Algo es algo, se dijo Carvalho al colgar el teléfono y quedarse solo ante el nombre de Alfonso Alfarrás y su teléfono. Bien poco era porque nadie le contestó a su llamada y Carvalho llegó a la conclusión de que un marido separado de aquella hermosura no puede haber cometido el error de volverse a unir a alguien que pueda contestar la llamada del teléfono a cualquier hora del día. De nuevo al habla con la señora de la limpieza. No me contestan y he de hacerle llegar un sobre urgentemente, ¿sabe usted la dirección?, y la respuesta tiene la virtud de abrir una puerta a una habitación hasta entonces cerrada en la conciencia de Carvalho. Vive en la casa que compartía con la señora. Por Mayor de Sarriá. Y entonces ve a Celia Mataix, la ve en una cola, en un supermercado, delante de él, el último supermercado de Barcelona antes de iniciar el ascenso hacia Vallvidrera, y Celia Mataix avanza al compás de la cola, alta, elástica, con la melena de miel y un ojo rasgado que se vuelve y examina a Carvalho, y al hombre le llega un olor profundo a mujer y a penumbra en una habitación para dos. ¿Qué lleva en la cesta de plástico del supermercado Celia Mataix? Pasta, un pequeño paquete de la charcutería, detergente de lavaplatos, una caja de langostinos congelados, fruta elegida sin amor, hasta la rebeca que lleva Celia Mataix parece ser su piel. Como aquellas mujeres que en la adolescencia coleccionaba en su memoria de fugacidades, mujeres sombra en autobuses que se iban o devoradas para siempre por los portales cuando Carvalho empezaba a inventarles una historia pasada y futura.
– Guarda la comida, Biscuter. La tomaré para cenar.
– Jefe, la berenjena se ablanda de recalentarla.

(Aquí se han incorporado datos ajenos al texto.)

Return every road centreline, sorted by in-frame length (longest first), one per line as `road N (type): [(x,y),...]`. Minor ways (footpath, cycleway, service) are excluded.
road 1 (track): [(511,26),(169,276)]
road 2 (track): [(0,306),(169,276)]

Pero Carvalho no atendió a un reclamo que en otra circunstancia le hubiera hecho entrar en razón.
– Ni sé nada ni me interesa.
Alfarrás había conseguido una lacia melena que le colgaba de la calva coronilla pepinoide y una barba negra que le prolongaba el rostro de penitente hasta el esternón. "La arruga es hermosa", proclamaba la publicidad comercial de la nueva moda masculina, pero el arrugado atuendo de Alfarrás tenía otra historia, era una secuela del pasado ascético de la raza marxista catalana, de cuando los chicos de casa bien mortificaban a su clase social disfrazándose de temporeros de la recolección del algodón en el profundo sur de los Estados Unidos, sin que ningún sociólogo se haya preocupado jamás del porqué de tan lejano modelo estético. A sus cuarenta años y algo más, el ya no tan joven arquitecto Alfonso Alfarrás estaba a la espera de que se fallara a su favor o no un proyecto de remodelación de una bóvila con voluntad de convertirse en parque lúdico para un barrio de inmigrantes, en la duda la joven democracia municipal de que el poco espíritu lúdico de la inmigración fuera consecuencia de todo un programa de vida o de que en su programa de vida faltara un parque lúdico donde redescubrir el árbol y el juego del escondite. Carvalho escuchaba las explicaciones de Alfarrás a otra gente casi tan disfrazada como él, en el marco de un pequeño despacho de arquitectura. Faltaba terminar la memoria explicativa y Alfarrás reclamaba a uno de sus ayudantes más lirismo.